Yet Janke also analyzes the ideological aspect of the policy pursued by Orban and Fidesz. Their attempt to eliminate post-communism from the Hungarian political life is of key importance. Like in Poland, post-communism still influences the minds of a large number of politicians, officials, media people, and, what is worst, ordinary citizens. Janke proves that Orban wants Hungary to be a normal, democratic, honest country with a strong middle class.

Yet, in Author’s opinion, Fidesz intended to accomplish its goals too fast and violently between 1998 and 2002 and still commits this error, which puts of undecided voters and a number of government acts were just poorly prepared.

However, the Author suggests that aversion of Western and a part of Hungarian elites to Orban does not result from his real errors but the fear of policy promoting traditional, conservative but at the same time European values, which may mark the beginning of policy where prevailing post-modernism and lack of values are abandoned.

Analyses offered by Janke are quite reliable.
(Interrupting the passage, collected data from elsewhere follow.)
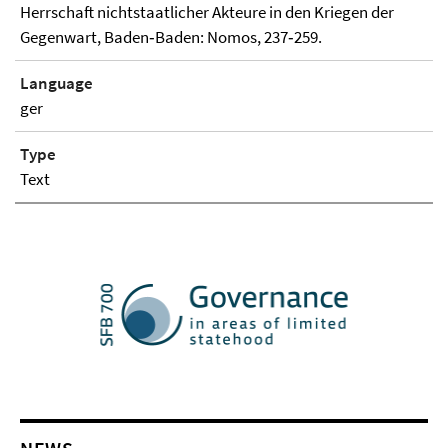
Herrschaft nichtstaatlicher Akteure in den Kriegen der
Gegenwart, Baden‐Baden: Nomos, 237‐259.
Language
ger
Type
Text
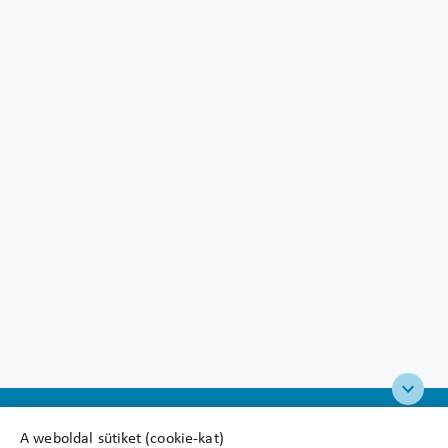
A weboldal sütiket (cookie-kat)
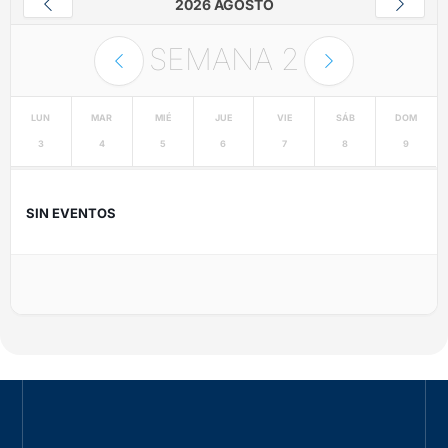
2026 AGOSTO
SEMANA
2
LUN
MAR
MIÉ
JUE
VIE
SÁB
DOM
3
4
5
6
7
8
9
SIN EVENTOS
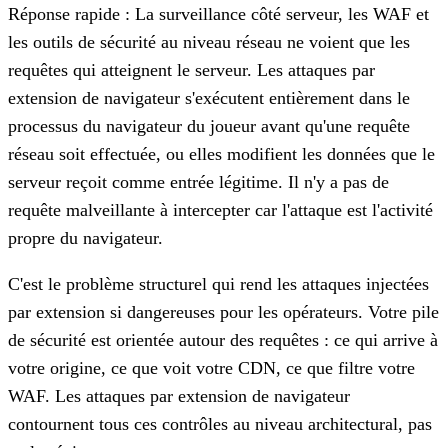
Réponse rapide : La surveillance côté serveur, les WAF et
les outils de sécurité au niveau réseau ne voient que les
requêtes qui atteignent le serveur. Les attaques par
extension de navigateur s'exécutent entièrement dans le
processus du navigateur du joueur avant qu'une requête
réseau soit effectuée, ou elles modifient les données que le
serveur reçoit comme entrée légitime. Il n'y a pas de
requête malveillante à intercepter car l'attaque est l'activité
propre du navigateur.
C'est le problème structurel qui rend les attaques injectées
par extension si dangereuses pour les opérateurs. Votre pile
de sécurité est orientée autour des requêtes : ce qui arrive à
votre origine, ce que voit votre CDN, ce que filtre votre
WAF. Les attaques par extension de navigateur
contournent tous ces contrôles au niveau architectural, pas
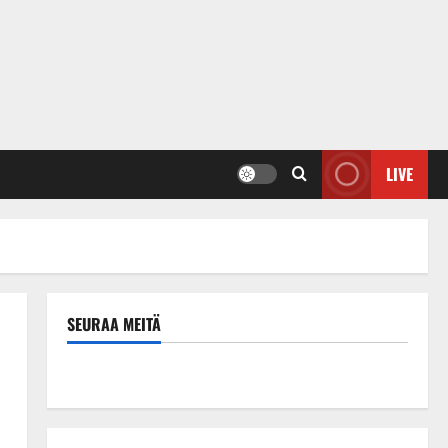
LIVE
SEURAA MEITÄ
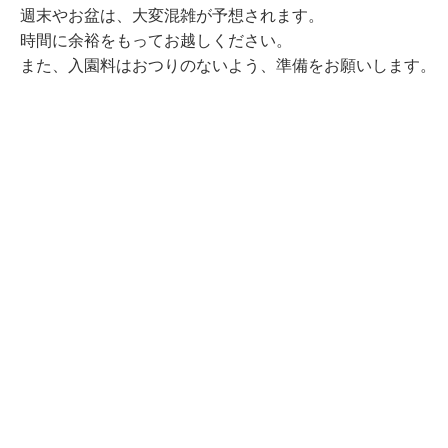
週末やお盆は、大変混雑が予想されます。
時間に余裕をもってお越しください。
また、入園料はおつりのないよう、準備をお願いします。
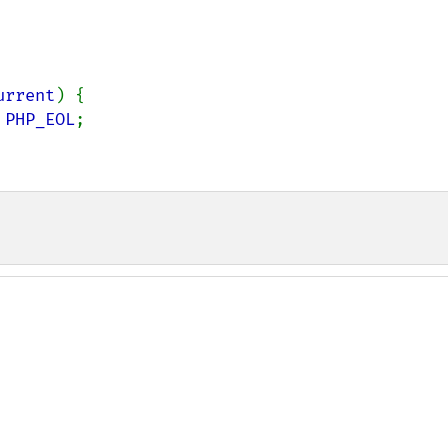
urrent
) {

 
PHP_EOL
;
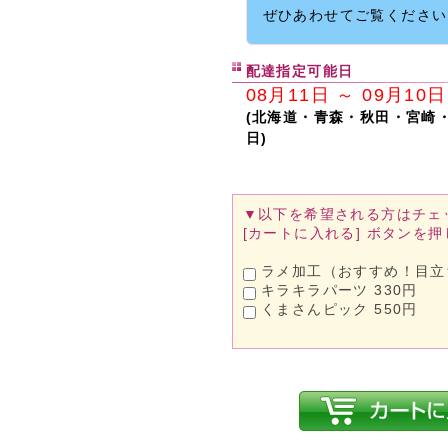
ぜひあわせてご覧ください
配達指定可能日
08月11日 ～ 09月10日
(北海道・青森・秋田・宮崎
日)
▼以下を希望される方は
チェ
[カートに入れる]
ボタンを押
ラメ加工（おすすめ！目立ち
キラキラパーツ 330円
くまさんピック 550円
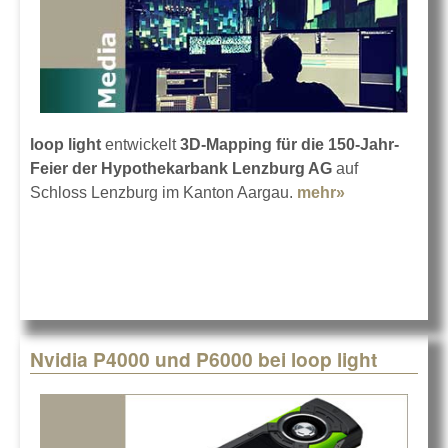
loop light
entwickelt
3D-Mapping für die 150-Jahr-
Feier der Hypothekarbank Lenzburg AG
auf
Schloss Lenzburg im Kanton Aargau.
mehr»
about loop
light: 3D-
Mapping im
Rittersaal
Nvidia P4000 und P6000 bei loop light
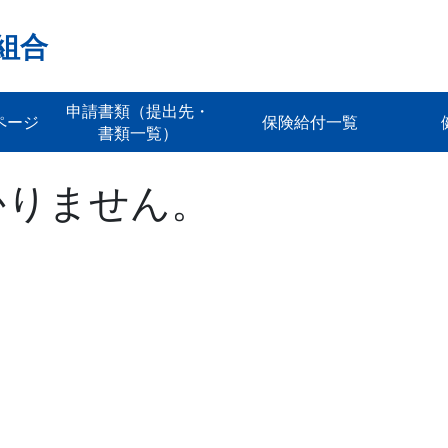
組合
申請書類（提出先・
ページ
保険給付一覧
書類一覧）
かりません。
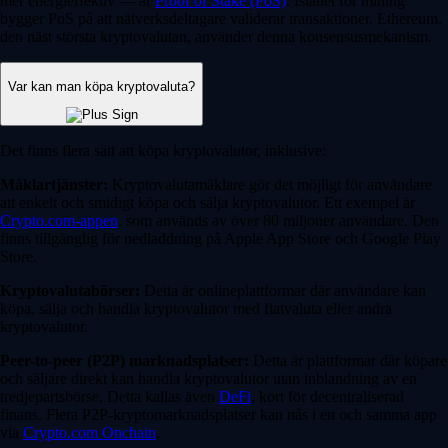
mer energieffektiv — är
Proof of Stake (PoS)
. Istället för mining
bygger PoS på att nätverksdeltagare validerar transaktioner. Ethereum,
den näst största kryptovalutan, använder denna konsensusmekanism.
Var kan man köpa kryptovaluta?
Det finns flera sätt att köpa kryptovalutor, inklusive:
Mäklartjänster:
Kryptovalutamäklare gör det möjligt för användare
att enkelt och smidigt köpa och sälja kryptovalutor. Ett exempel är
Crypto.com-appen
, som används av över 80 miljoner användare. Den
finns tillgänglig för nedladdning på Apple App Store och Google Play
Store.
Kryptovalutabörser:
Detta är onlineplattformar där användare kan
köpa, sälja och handla kryptovalutor med fiatvaluta eller andra
kryptovalutor.
Peer-to-peer (P2P) marknadsplatser:
Detta är plattformar där köpare
och säljare direkt kan handla kryptovalutor utan inblandning av en
tredjepartsbörse. Detta kallas även
DeFi
, kort för decentraliserad
finans. Flera P2P-kryptomarknadsplatser kan nås i en och samma app
via
Crypto.com Onchain
.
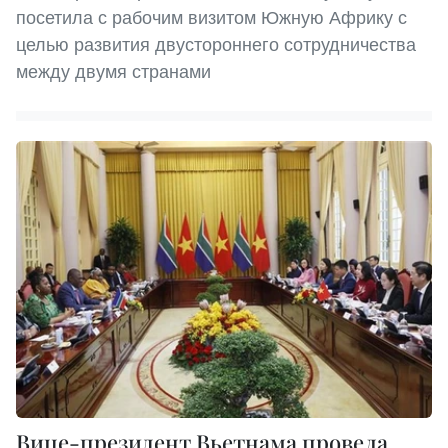
посетила с рабочим визитом Южную Африку с
целью развития двустороннего сотрудничества
между двумя странами
Вице-президент Вьетнама провела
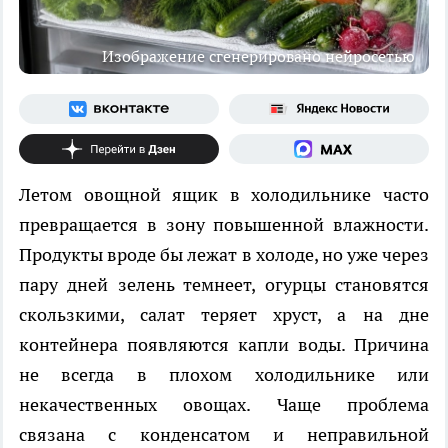
Изображение сгенерировано нейросетью
Летом овощной ящик в холодильнике часто
превращается в зону повышенной влажности.
Продукты вроде бы лежат в холоде, но уже через
пару дней зелень темнеет, огурцы становятся
скользкими, салат теряет хруст, а на дне
контейнера появляются капли воды. Причина
не всегда в плохом холодильнике или
некачественных овощах. Чаще проблема
связана с конденсатом и неправильной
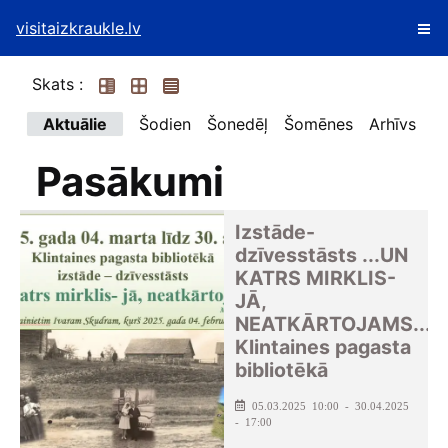
visitaizkraukle.lv
Skats :
Aktuālie
Šodien
Šonedēļ
Šomēnes
Arhīvs
Pasākumi
Izstāde-
dzīvesstāsts ...UN
KATRS MIRKLIS-
JĀ,
NEATKĀRTOJAMS...
Klintaines pagasta
bibliotēkā
05.03.2025 10:00 - 30.04.2025
- 17:00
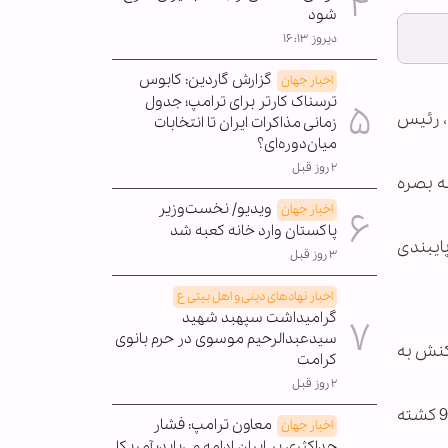
شود
دیروز ۱۶:۱۳
گزارش گاردین: کابوس
اخبار جهان
ترسناک کارتر برای ترامپ؛ جدول
، رئیس
زمانی مذاکرات ایران تا انتخابات
میان‌دوره‌ای؟
۲ روز قبل
ه بصره
ویدیو/ نخست‌وزیر
اخبار جهان
پاکستان وارد خانه کعبه شد
ایبندی
۳ روز قبل
اخبار نهادهای دینی و اهل بیتی ع
گرامیداشت سپهبد شهید
سیدعبدالرحیم موسوی در حرم بانوی
کنش به
کرامت
۲ روز قبل
اعتراضات خشونت بار در بصره در جنوب عراق در حالی وارد سومین روز خود می شود که بر اساس یک آمار رسمی تاکنون 9 کشته
معاون ترامپ: فشار
اخبار جهان
حداکثری بر ایران ادامه می‌یابد؛ آمریکا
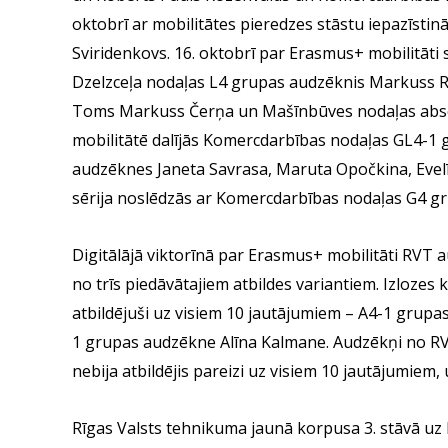
oktobrī ar mobilitātes pieredzes stāstu iepazīst
Sviridenkovs. 16. oktobrī par Erasmus+ mobilitāti
Dzelzceļa nodaļas L4 grupas audzēknis Markuss R
Toms Markuss Čerņa un Mašīnbūves nodaļas absolv
mobilitātē dalījās Komercdarbības nodaļas GL4-
audzēknes Janeta Savrasa, Maruta Opočkina, Evel
sērija noslēdzās ar Komercdarbības nodaļas G4 g
Digitālājā viktorīnā par Erasmus+ mobilitāti RVT a
no trīs piedāvātajiem atbildes variantiem. Izlozes 
atbildējuši uz visiem 10 jautājumiem – A4-1 grupa
1 grupas audzēkne Alīna Kalmane. Audzēkņi no RV
nebija atbildējis pareizi uz visiem 10 jautājumiem,
Rīgas Valsts tehnikuma jaunā korpusa 3. stāvā uz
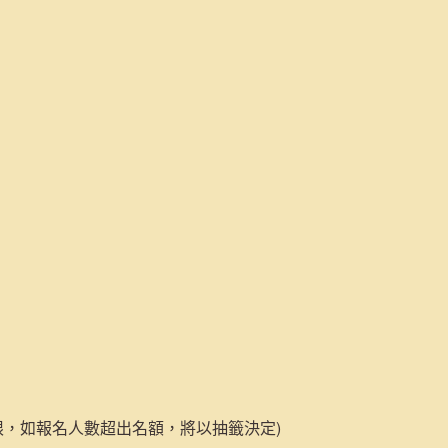
有限，如報名人數超出名額，將以抽籤決定)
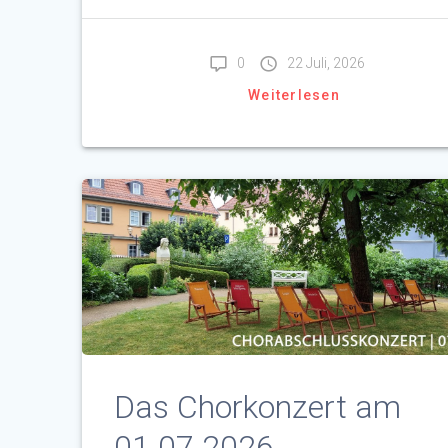
0
22 Juli, 2026
Weiterlesen
Das Chorkonzert am
01.07.2026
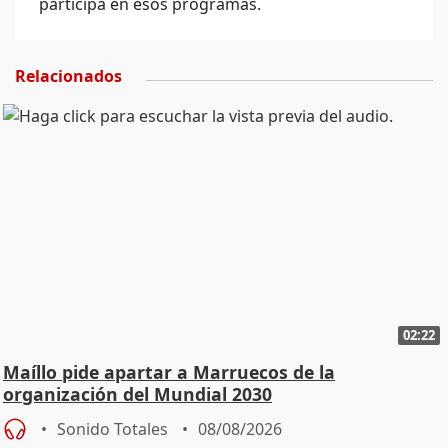
participa en esos programas.
Relacionados
02:22
Maíllo pide apartar a Marruecos de la
organización del Mundial 2030
Sonido Totales
08/08/2026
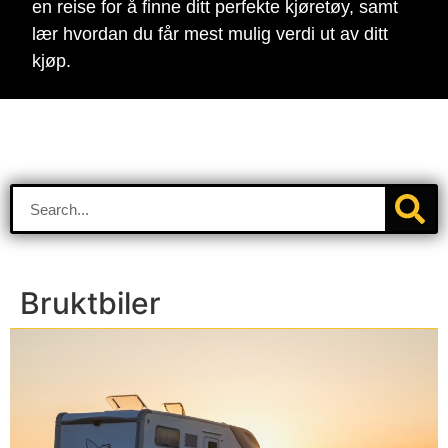
en reise for å finne ditt perfekte kjøretøy, samt
lær hvordan du får mest mulig verdi ut av ditt
kjøp.
Bruktbiler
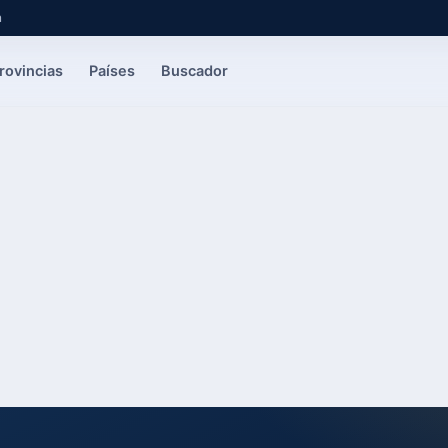
a
rovincias
Países
Buscador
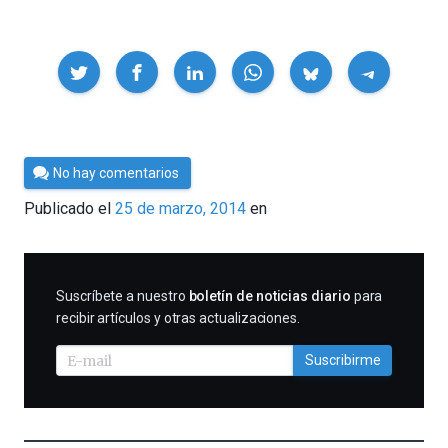
Compartir
Por
No hay comentarios
César
Publicado el
25 de marzo, 2014
en
Tomé
SUSCRIBIRME
Suscríbete a nuestro
boletín de noticias diario
para
recibir artículos y otras actualizaciones.
Suscribirme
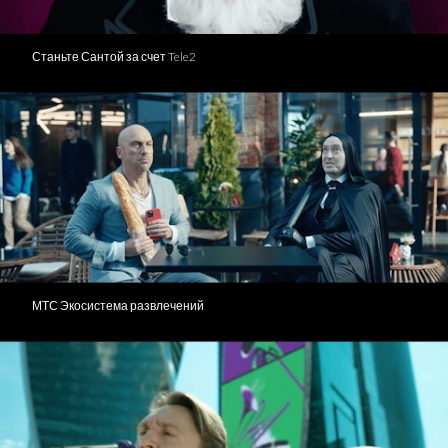
Станьте Сантой за счет Tele2
МТС Экосистема развлечений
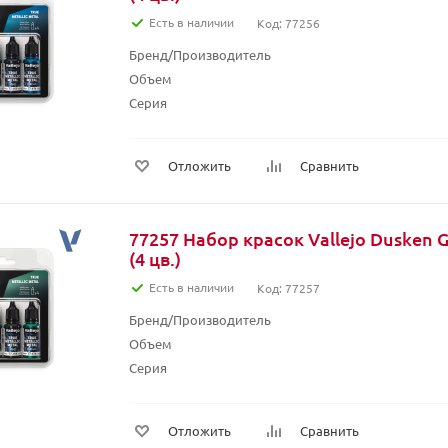
Есть в наличии
Код: 77256
Бренд/Производитель
Объем
Серия
Отложить
Сравнить
77257 Набор красок Vallejo Dusken G
(4 цв.)
Есть в наличии
Код: 77257
Бренд/Производитель
Объем
Серия
Отложить
Сравнить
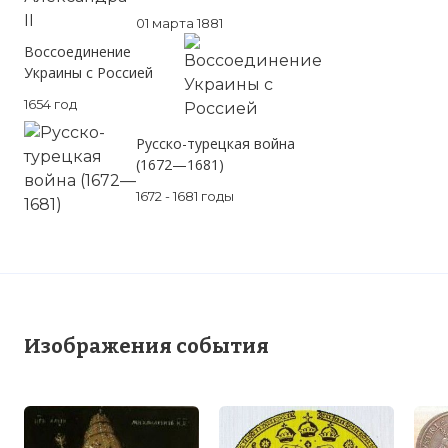
01 марта 1881
Воссоединение
Украины с Россией
1654 год
Русско-турецкая война
(1672—1681)
1672 - 1681 годы
Изображения события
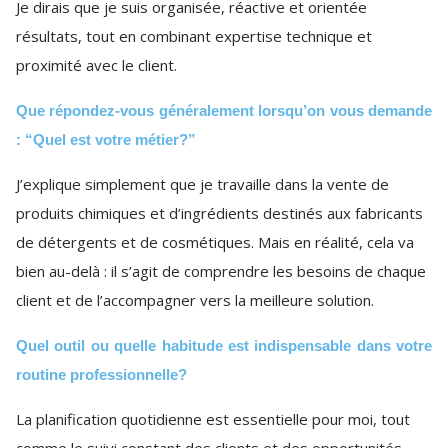
Je dirais que je suis organisée, réactive et orientée
résultats, tout en combinant expertise technique et
proximité avec le client.
Que répondez-vous généralement lorsqu’on vous demande
: “Quel est votre métier?”
J’explique simplement que je travaille dans la vente de
produits chimiques et d’ingrédients destinés aux fabricants
de détergents et de cosmétiques. Mais en réalité, cela va
bien au-delà : il s’agit de comprendre les besoins de chaque
client et de l’accompagner vers la meilleure solution.
Quel outil ou quelle habitude est indispensable dans votre
routine professionnelle?
La planification quotidienne est essentielle pour moi, tout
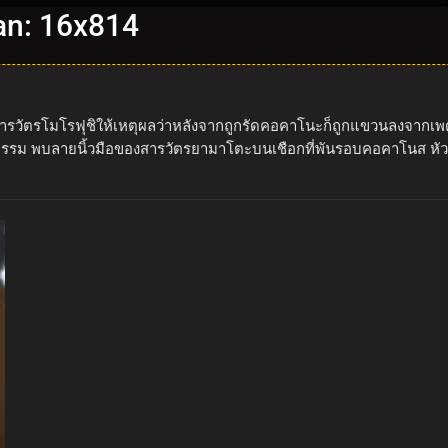
an: 16x814
วัตรโมโรฟุชิให้เหตุผลว่าหลังจากถูกรัดคอคาโนะก็ถูกแขวนลงจากเพดาน 
รรม พบลายนิ้วมือของสารวัตรยามาโตะบนเชือกที่พันรอบคอคาโนส หัวหน้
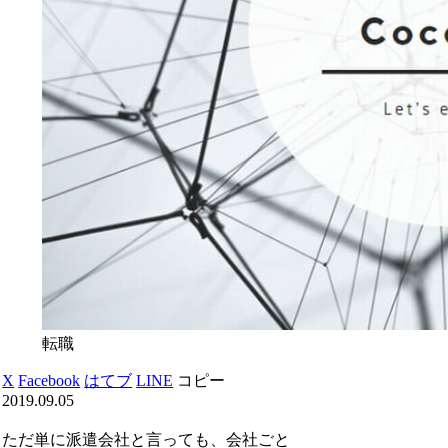
転職
X
Facebook
はてブ
LINE
コピー
2019.09.05
ただ単に派遣会社と言っても、会社ごと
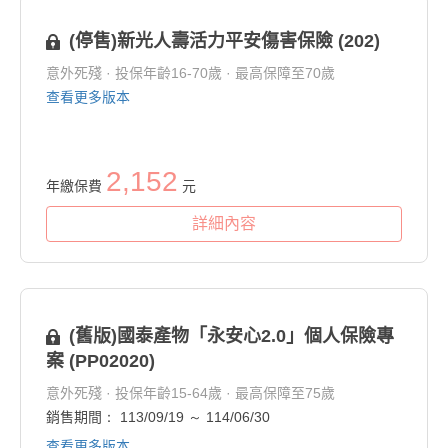
(停售)新光人壽活力平安傷害保險 (202)
意外死殘 · 投保年齡16-70歲 · 最高保障至70歲
查看更多版本
2,152
年繳保費
元
詳細內容
(舊版)國泰產物「永安心2.0」個人保險專
案 (PP02020)
意外死殘 · 投保年齡15-64歲 · 最高保障至75歲
銷售期間： 113/09/19 ～ 114/06/30
查看更多版本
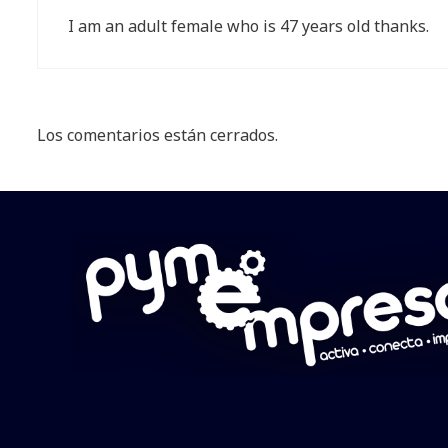
I am an adult female who is 47 years old thanks.
Los comentarios están cerrados.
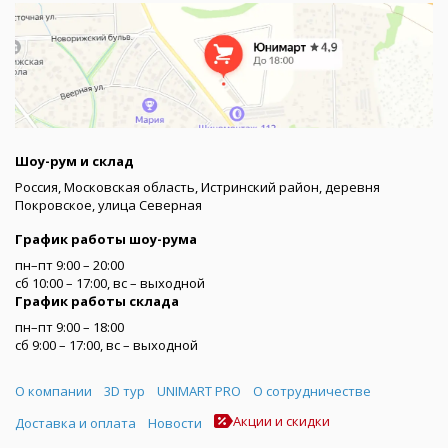
Шоу-рум и склад
Россия, Московская область, Истринский район, деревня
Покровское, улица Северная
График работы шоу-рума
пн–пт 9:00 – 20:00
сб 10:00 – 17:00, вс – выходной
График работы склада
пн–пт 9:00 – 18:00
сб 9:00 – 17:00, вс – выходной
Меню
О компании
3D тур
UNIMART PRO
О сотрудничестве
Акции и скидки
Доставка и оплата
Новости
Although the Author does not hide the fact that he likes this politician, he also provides and discusses critics’ arguments thoroughly and sometimes joins the voices criticizing Orban’s policy. The conclusion may be drawn after reading this book that the largest Orban’s success would be elimination of deep social discrepancies. As Janke says, Hungarians are divided into those from big cities and those from the country, liberals and conservatives, even more than Poles. Moreover, people from these groups do not speak to each other. Orban makes attempts to establish a national party and we should keep fingers crossed for him. We should also wish Hungarians they could restore their history as communists did everything, which Janke discusses extensively, to ridicule it. Orban’s achievements in this field are unquestionable but the road to “normal Hungary” dreamed by Orban is still long. Interestingly, it is Orban himelf that may be an obstacle on this road.

Igor Janke, Napastnik. Opowieść o Viktorze Orbanie, 2012, number of pages: 300.

Editor’s note: As the book has not been translated into English yet, its title has been translated by us.